官公庁工事がメインの場合、経営事項審査の評点や入札参加資格のランク、過去の受注実績が安定性の指標となります。一方で、民間工事を中心に手掛けている場合は、特定の元請けゼネコンや発注主との関係性が重要です。

いずれの場合も、特定の顧客への依存度が高すぎないか、取引先は十分に分散されているかを確認する必要があります。デューデリジェンスの際には、過去数年間の顧客別売上高や利益率の推移を分析し、特定の取引先の動向に業績が過度に左右されるリスクがないかを慎重に見極めましょう。

ポイント③:未成工事の採算性と偶発債務リスク

設備工事業のM&Aでは、財務諸表に直接現れないリスクを洗い出すことが極めて重要です。特に、クロージング時点で進行中である「未成工事」の採算性については、個別の案件ごとに詳細なデューデリジェンスが求められます。
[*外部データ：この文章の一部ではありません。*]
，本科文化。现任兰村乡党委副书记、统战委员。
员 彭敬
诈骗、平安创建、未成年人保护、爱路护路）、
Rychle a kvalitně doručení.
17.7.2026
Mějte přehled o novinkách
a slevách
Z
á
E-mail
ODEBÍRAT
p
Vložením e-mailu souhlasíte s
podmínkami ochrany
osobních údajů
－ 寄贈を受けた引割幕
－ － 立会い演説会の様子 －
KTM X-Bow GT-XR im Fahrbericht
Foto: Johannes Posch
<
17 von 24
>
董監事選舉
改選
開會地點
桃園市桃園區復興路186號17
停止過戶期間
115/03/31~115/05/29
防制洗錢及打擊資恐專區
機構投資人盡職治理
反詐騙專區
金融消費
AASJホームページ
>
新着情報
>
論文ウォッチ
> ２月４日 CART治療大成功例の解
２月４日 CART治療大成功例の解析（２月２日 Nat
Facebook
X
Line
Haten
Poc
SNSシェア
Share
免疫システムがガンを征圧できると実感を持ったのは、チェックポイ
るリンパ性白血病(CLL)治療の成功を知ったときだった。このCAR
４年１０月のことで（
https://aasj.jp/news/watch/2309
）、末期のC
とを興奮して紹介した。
各工事の進捗状況、実行予算と実績の乖離、追加費用の発生可能性などを精査し、不採算工事が潜んでいないかを確認します。現場責任者へのヒアリングを通じて、潜在的なトラブルや課題を把握することも不可欠です。

また、工事完了後の瑕疵担保責任(契約不適合責任)は、将来的に損失が発生する偶発債務リスクとなります。過去の工事におけるクレームや訴訟の有無、品質管理体制、加入している賠償責任保険の内容などを確認し、M&Aの最終契約書において表明保証や補償条項を適切に設定することが、買収後の予期せぬ損失を防ぐ上で必須の対応です。